• **Task requirements**:
The full listing, word for word and free of images, is the expected result.

• **Extracted data**:

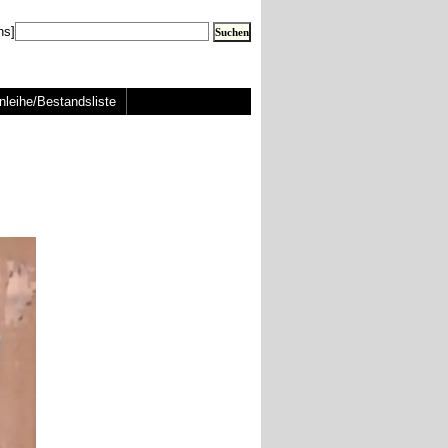
ns]
nleihe/Bestandsliste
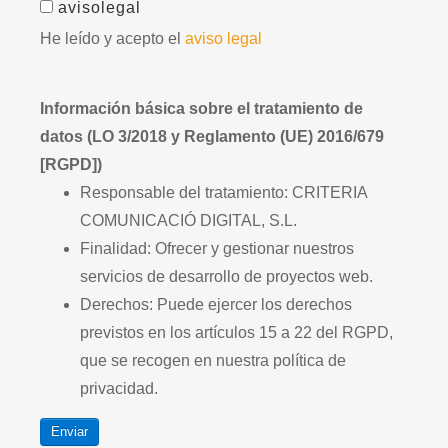
avisolegal
He leído y acepto el
aviso legal
Información básica sobre el tratamiento de
datos (LO 3/2018 y Reglamento (UE) 2016/679
[RGPD])
Responsable del tratamiento: CRITERIA
COMUNICACIÓ DIGITAL, S.L.
Finalidad: Ofrecer y gestionar nuestros
servicios de desarrollo de proyectos web.
Derechos: Puede ejercer los derechos
previstos en los artículos 15 a 22 del RGPD,
que se recogen en nuestra política de
privacidad.
Enviar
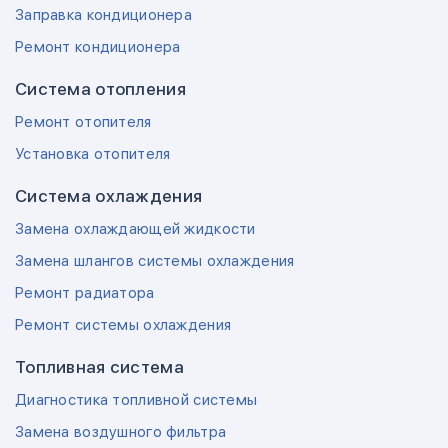
Заправка кондиционера
Ремонт кондиционера
Система отопления
Ремонт отопителя
Установка отопителя
Система охлаждения
Замена охлаждающей жидкости
Замена шлангов системы охлаждения
Ремонт радиатора
Ремонт системы охлаждения
Топливная система
Диагностика топливной системы
Замена воздушного фильтра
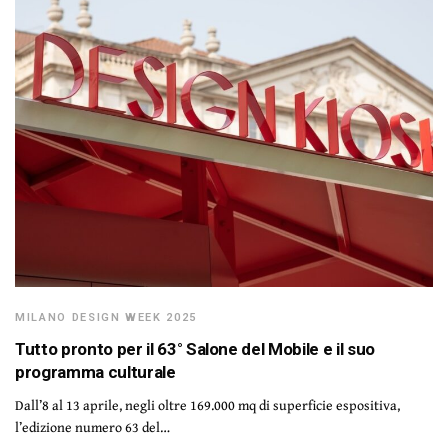
MILANO DESIGN WEEK 2025
Tutto pronto per il 63° Salone del Mobile e il suo
programma culturale
Dall’8 al 13 aprile, negli oltre 169.000 mq di superficie espositiva,
l’edizione numero 63 del…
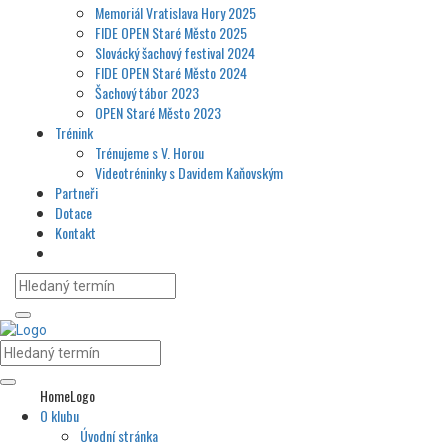
Memoriál Vratislava Hory 2025
FIDE OPEN Staré Město 2025
Slovácký šachový festival 2024
FIDE OPEN Staré Město 2024
Šachový tábor 2023
OPEN Staré Město 2023
Trénink
Trénujeme s V. Horou
Videotréninky s Davidem Kaňovským
Partneři
Dotace
Kontakt
HomeLogo
O klubu
Úvodní stránka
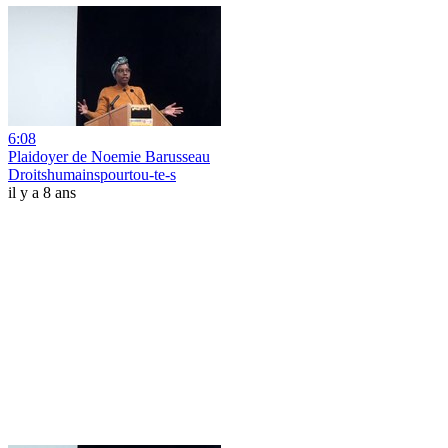
6:08
Plaidoyer de Noemie Barusseau
Droitshumainspourtou-te-s
il y a 8 ans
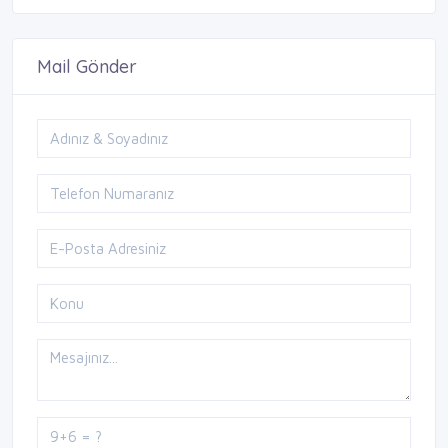
Mail Gönder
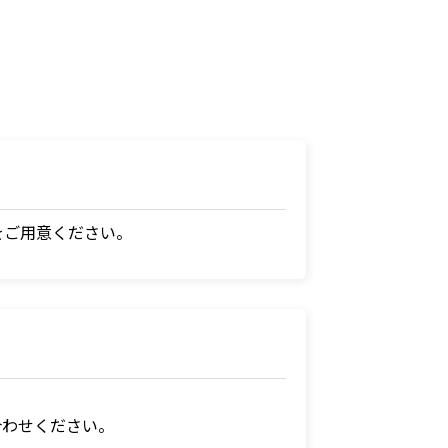
をご用意ください。
合わせください。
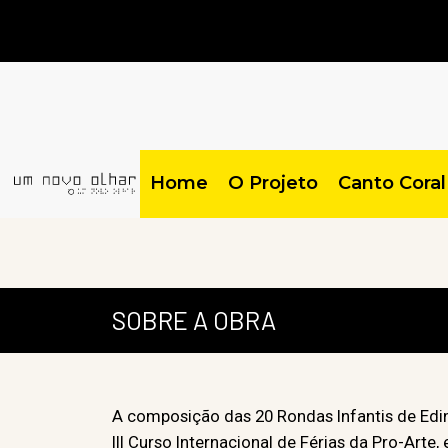
Home
O Projeto
Canto Coral
SOBRE A OBRA
A composição das 20 Rondas Infantis de Edin
III Curso Internacional de Férias da Pro-Ar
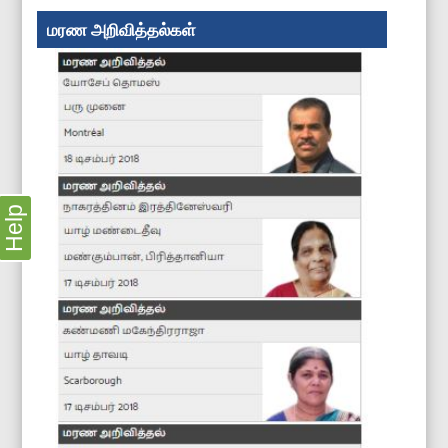
மரண அறிவித்தல்கள்
Help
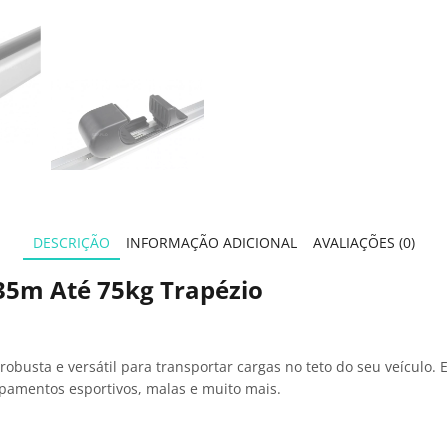
DESCRIÇÃO
INFORMAÇÃO ADICIONAL
AVALIAÇÕES (0)
,35m Até 75kg Trapézio
obusta e versátil para transportar cargas no teto do seu veículo.
pamentos esportivos, malas e muito mais.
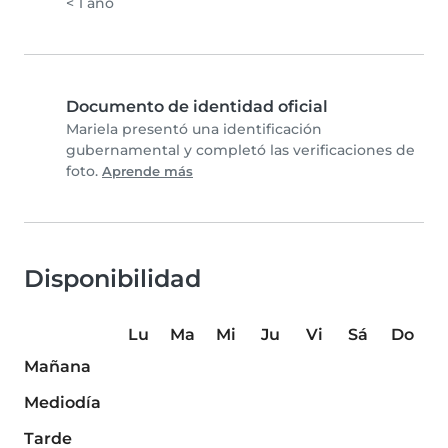
< 1 año
Documento de identidad oficial
Mariela presentó una identificación
gubernamental y completó las verificaciones de
foto.
Aprende más
Disponibilidad
Lu
Ma
Mi
Ju
Vi
Sá
Do
Mañana
Mediodía
Tarde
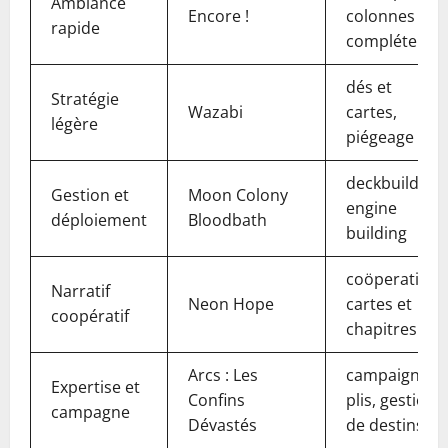
Ambiance
Encore !
colonnes à
rapide
compléter
dés et
Stratégie
Wazabi
cartes,
légère
piégeage
deckbuilding,
Gestion et
Moon Colony
engine
déploiement
Bloodbath
building
coöperation,
Narratif
Neon Hope
cartes et
coopératif
chapitres
Arcs : Les
campaign,
Expertise et
Confins
plis, gestion
campagne
Dévastés
de destins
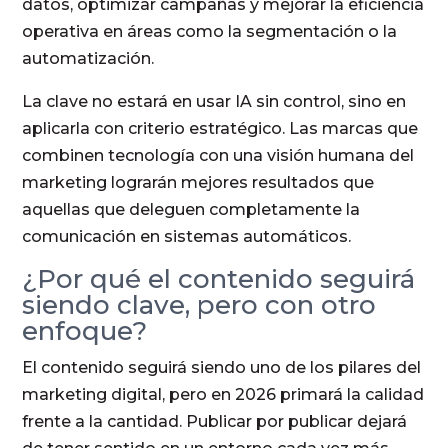
datos, optimizar campañas y mejorar la eficiencia
operativa en áreas como la segmentación o la
automatización.
La clave no estará en usar IA sin control, sino en
aplicarla con criterio estratégico. Las marcas que
combinen tecnología con una visión humana del
marketing lograrán mejores resultados que
aquellas que deleguen completamente la
comunicación en sistemas automáticos.
¿Por qué el contenido seguirá
siendo clave, pero con otro
enfoque?
El contenido seguirá siendo uno de los pilares del
marketing digital, pero en 2026 primará la calidad
frente a la cantidad. Publicar por publicar dejará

• **Task result**:
ns]
nleihe/Bestandsliste
avisolegal
He leído y acepto el
aviso legal
Información básica sobre el tratamiento de
datos (LO 3/2018 y Reglamento (UE) 2016/679
[RGPD])
Responsable del tratamiento: CRITERIA
COMUNICACIÓ DIGITAL, S.L.
Finalidad: Ofrecer y gestionar nuestros
servicios de desarrollo de proyectos web.
Derechos: Puede ejercer los derechos
previstos en los artículos 15 a 22 del RGPD,
que se recogen en nuestra política de
privacidad.
Enviar
Заправка кондиционера
Ремонт кондиционера
Система отопления
Ремонт отопителя
Установка отопителя
Система охлаждения
Замена охлаждающей жидкости
Замена шлангов системы охлаждения
Ремонт радиатора
Ремонт системы охлаждения
Топливная система
Диагностика топливной системы
Замена воздушного фильтра
MILANO DESIGN WEEK 2025
Tutto pronto per il 63° Salone del Mobile e il suo
programma culturale
Dall’8 al 13 aprile, negli oltre 169.000 mq di superficie espositiva,
l’edizione numero 63 del…
Memoriál Vratislava Hory 2025
FIDE OPEN Staré Město 2025
Slovácký šachový festival 2024
FIDE OPEN Staré Město 2024
Šachový tábor 2023
OPEN Staré Město 2023
Trénink
Trénujeme s V. Horou
Videotréninky s Davidem Kaňovským
Partneři
Dotace
Kontakt
HomeLogo
O klubu
Úvodní stránka
6:08
Plaidoyer de Noemie Barusseau
Droitshumainspourtou-te-s
il y a 8 ans
Mail Gönder
をご用意ください。
合わせください。
Home
O Projeto
Canto Coral
SOBRE A OBRA
A composição das 20 Rondas Infantis de Edin
III Curso Internacional de Férias da Pro-Ar
மரண அறிவித்தல்கள்
Help
DESCRIÇÃO
INFORMAÇÃO ADICIONAL
AVALIAÇÕES (0)
,35m Até 75kg Trapézio
obusta e versátil para transportar cargas no teto do seu veículo.
pamentos esportivos, malas e muito mais.
< 1 año
Documento de identidad oficial
Mariela presentó una identificación
gubernamental y completó las verificaciones de
foto.
Aprende más
Disponibilidad
Lu
Ma
Mi
Ju
Vi
Sá
Do
Mañana
Mediodía
Tarde
Ambiance
Encore !
colonnes à
rapide
compléter
dés et
Stratégie
Wazabi
cartes,
légère
piégeage
deckbuilding,
Gestion et
Moon Colony
engine
déploiement
Bloodbath
building
coöperation,
Narratif
Neon Hope
cartes et
coopératif
chapitres
Arcs : Les
campaign,
Expertise et
Confins
plis, gestion
campagne
Dévastés
de destins
datos, optimizar campañas y mejorar la eficiencia
operativa en áreas como la segmentación o la
automatización.
La clave no estará en usar IA sin control, sino en
aplicarla con criterio estratégico. Las marcas que
combinen tecnología con una visión humana del
marketing lograrán mejores resultados que
aquellas que deleguen completamente la
comunicación en sistemas automáticos.
¿Por qué el contenido seguirá
siendo clave, pero con otro
enfoque?
El contenido seguirá siendo uno de los pilares del
marketing digital, pero en 2026 primará la calidad
frente a la cantidad. Publicar por publicar dejará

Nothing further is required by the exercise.